- [抜粋した文章]
------
ええ、鍋というのは理想です。包容力たっぷりの自分を演じたい。
火力強すぎて色々焦がしているという噂もあるけど、それって鍋のせいじゃないよね?


さて。そんな風に我が家を表現しまして、話したいのは最近放出してなかった苦情でございます。ため息はほんのり緑色。


時は数ヶ月前に遡りましょう。

カメムシが全盛期の頃だった。
この辺のカメムシは、妙に鮮やかな緑色で、遠目に見たらエメラルド色に輝いてなんなら少し美しかった。
マンションの階段などで見かけては、「今日は飛行石が騒がしいのぅ」とポムじいさん(出典・天空の城ラピュタ)の口調を真似て、脳内に「虫ではない」と言い聞かせスルーしてきた。
彼らはほとんどいつも動いていないし、そっと避ければ特に何もしてこない。
刺激を与えてしまえば最後、とんでもない臭みを出すことで有名だけど、私は彼らにそんな仕打ちを受けたことはない。

しかし、娘は泣くほどカメムシが嫌いだった。
玄関先で遭遇すると動きが固まる、いいからはよ学校行け。

そんなある休日、開け放していた窓から、カメムシが我が家に侵入した。
「これが飛行石の原石…」といったんはつぶやいてみたものの、脳内は騙せなかった。
家の中にデカ目の虫がいる。
わかってる、かなり田舎で育ってきた。カエルだってミミズだって割と友達、オケラって誰やねん!とか言いながら、みんなみんな生きているんだ友達だったんだけれども。
------
- [課題の内容]
カメムシについての文章によると、この辺のカメムシは遠目に見ると何色に輝いていたか。 以下の項目はこの課題とは関係ありません。

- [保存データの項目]
------
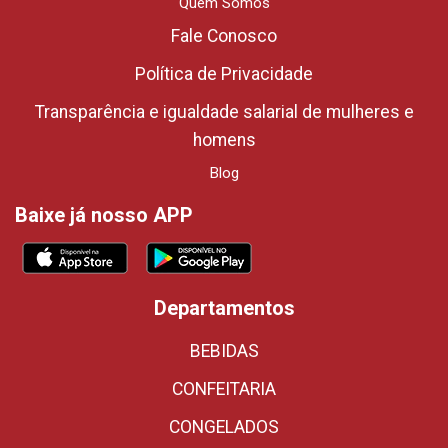
Quem Somos
Fale Conosco
Política de Privacidade
Transparência e igualdade salarial de mulheres e
homens
Blog
Baixe já nosso APP
Departamentos
BEBIDAS
CONFEITARIA
CONGELADOS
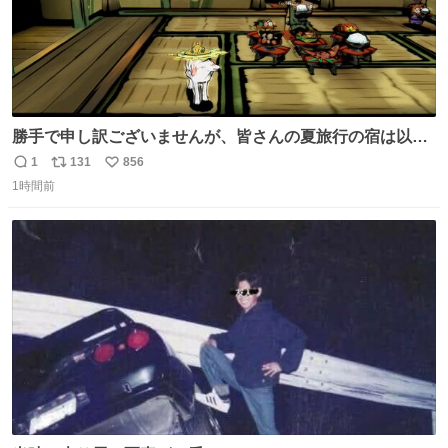
勝手で申し訳ございませんが、皆さんの夏旅行の宿は以下
のルールで決めさせてもらいます！ ←この投稿が1万いい
1
131
856
返
リ
い
ね以上 →この投稿が1万いいね未満 #宿の日 #Okami #大神
1時間前
信
ポ
い
数
ス
ね
ト
数
数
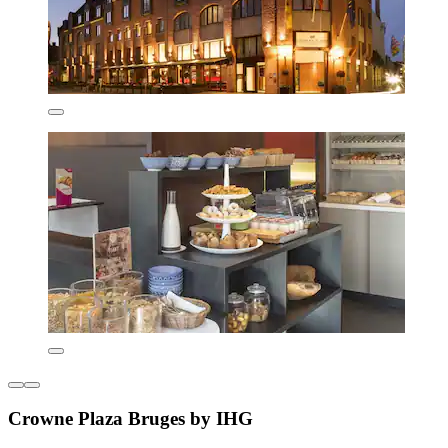
Crowne Plaza Bruges by IHG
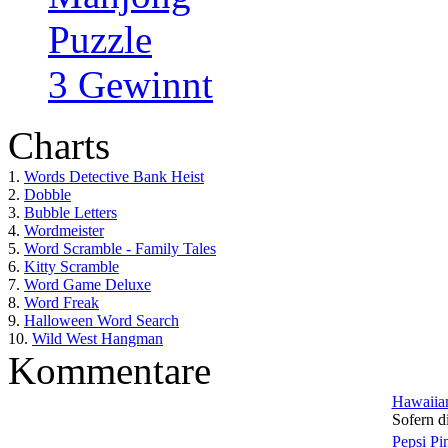
Puzzle
3 Gewinnt
Charts
1.
Words Detective Bank Heist
2.
Dobble
3.
Bubble Letters
4.
Wordmeister
5.
Word Scramble - Family Tales
6.
Kitty Scramble
7.
Word Game Deluxe
8.
Word Freak
9.
Halloween Word Search
10.
Wild West Hangman
Kommentare
Hawaiian
Sofern di
Pepsi Pi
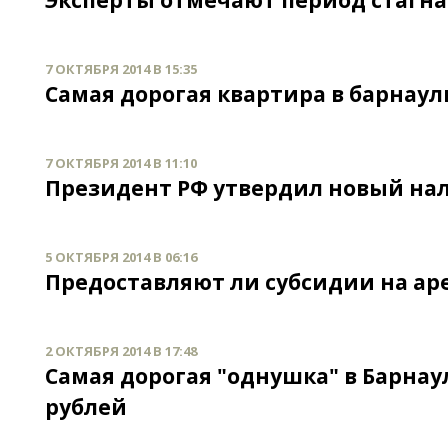
Эксперты отмечают период стагн
7 ОКТЯБРЯ 2014 В 15:35
Самая дорогая квартира в барнаул
7 ОКТЯБРЯ 2014 В 11:10
Президент РФ утвердил новый на
5 ОКТЯБРЯ 2014 В 06:16
Предоставляют ли субсидии на ар
2 ОКТЯБРЯ 2014 В 17:48
Самая дорогая "однушка" в Барнау
рублей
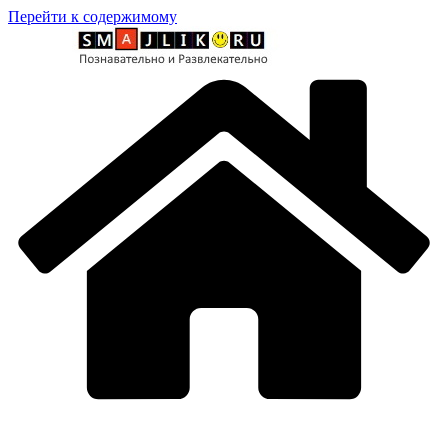
Перейти к содержимому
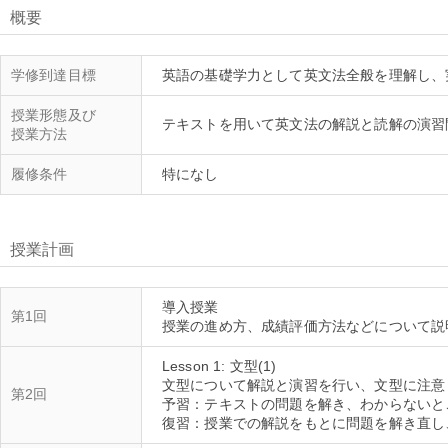
概要
学修到達目標
授業形態及び
授業方法
履修条件
授業計画
導入授業
第1回
Lesson 1: 文型(1)
文型について解説と演習を行い、文型に注意
第2回
予習：テキストの問題を解き、わからないと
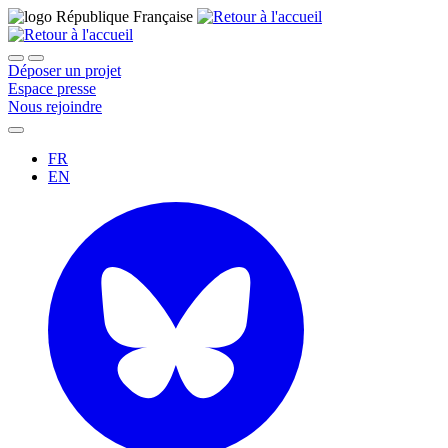
Déposer un projet
Espace presse
Nous rejoindre
FR
EN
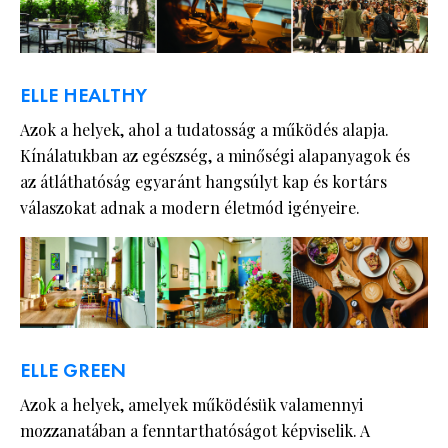
ELLE HEALTHY
Azok a helyek, ahol a tudatosság a működés alapja.
Kínálatukban az egészség, a minőségi alapanyagok és
az átláthatóság egyaránt hangsúlyt kap és kortárs
válaszokat adnak a modern életmód igényeire.
ELLE GREEN
Azok a helyek, amelyek működésük valamennyi
mozzanatában a fenntarthatóságot képviselik. A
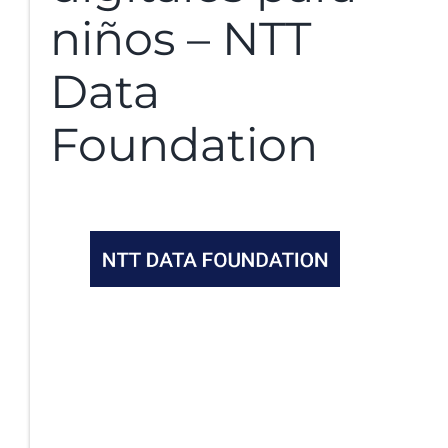
niños – NTT
Data
Foundation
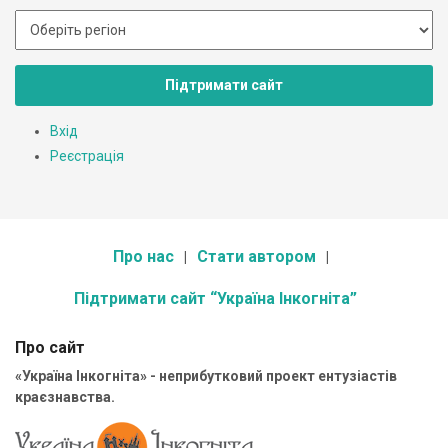
Підтримати сайт
Вхід
Реєстрація
Про нас
Стати автором
Підтримати сайт “Україна Інкогніта”
Про сайт
«Україна Інкогніта» - неприбутковий проект ентузіастів
краєзнавства.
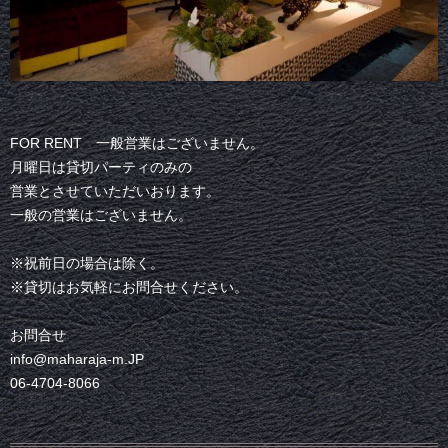
FOR RENT 一般営業はございません。
月曜日は貸切パーティのみの
営業とさせていただいおります。
一般の営業はございません。
※祝前日の場合は除く。
※貸切はお気軽にお問合せください。
お問合せ
info@maharaja-m.JP
06-4704-8066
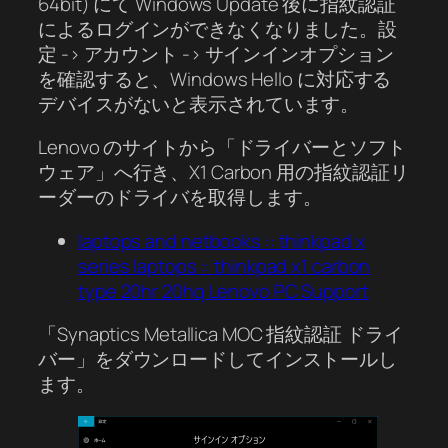
64bit) にて Windows Update 後に指紋認証
によるログインができなくなりました。設
定 -> アカウント -> サインインオプション
を確認すると、Windows Hello に対応する
デバイスがないと表示されています。
Lenovo のサイトから「ドライバーとソフト
ウェア」へ行き、X1 Carbon 用の指紋認証リ
ーダーのドライバを取得します。
laptops and netbooks :: thinkpad x
series laptops :: thinkpad x1 carbon
type 20hr 20hq Lenovo PC Support
「Synaptics Metallica MOC 指紋認証 ドライ
バー」をダウンロードしてインストールし
ます。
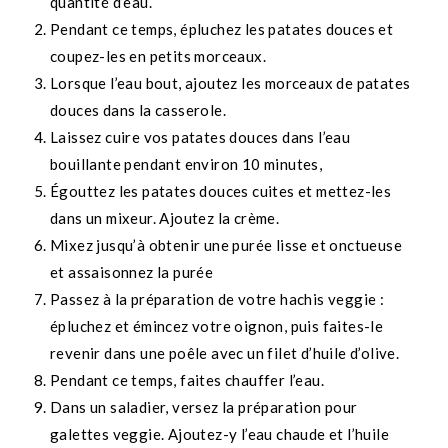
quantité d’eau.
Pendant ce temps, épluchez les patates douces et
coupez-les en petits morceaux.
Lorsque l’eau bout, ajoutez les morceaux de patates
douces dans la casserole.
Laissez cuire vos patates douces dans l’eau
bouillante pendant environ 10 minutes,
Égouttez les patates douces cuites et mettez-les
dans un mixeur. Ajoutez la crème.
Mixez jusqu’à obtenir une purée lisse et onctueuse
et assaisonnez la purée
Passez à la préparation de votre hachis veggie :
épluchez et émincez votre oignon, puis faites-le
revenir dans une poêle avec un filet d’huile d’olive.
Pendant ce temps, faites chauffer l’eau.
Dans un saladier, versez la préparation pour
galettes veggie. Ajoutez-y l’eau chaude et l’huile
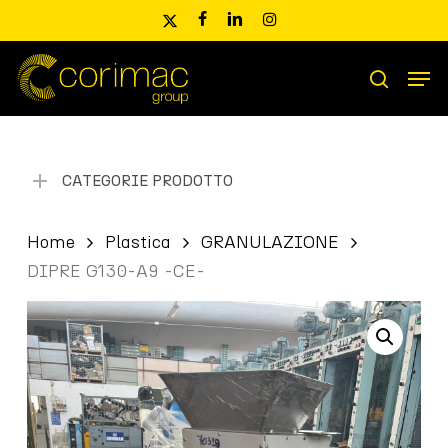
Skip
x-
facebook
linkedin
instagram
to
twitter
main
Men
content
Ricerca
search
prodotti
CATEGORIE PRODOTTO
Home
Plastica
GRANULAZIONE
DIPRE G130-A9 -CE-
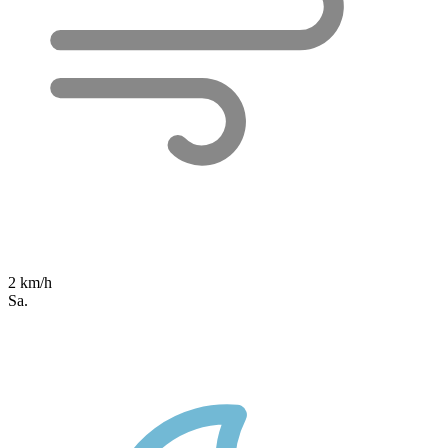
2 km/h
Sa.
------
- [解答]
エメラルド色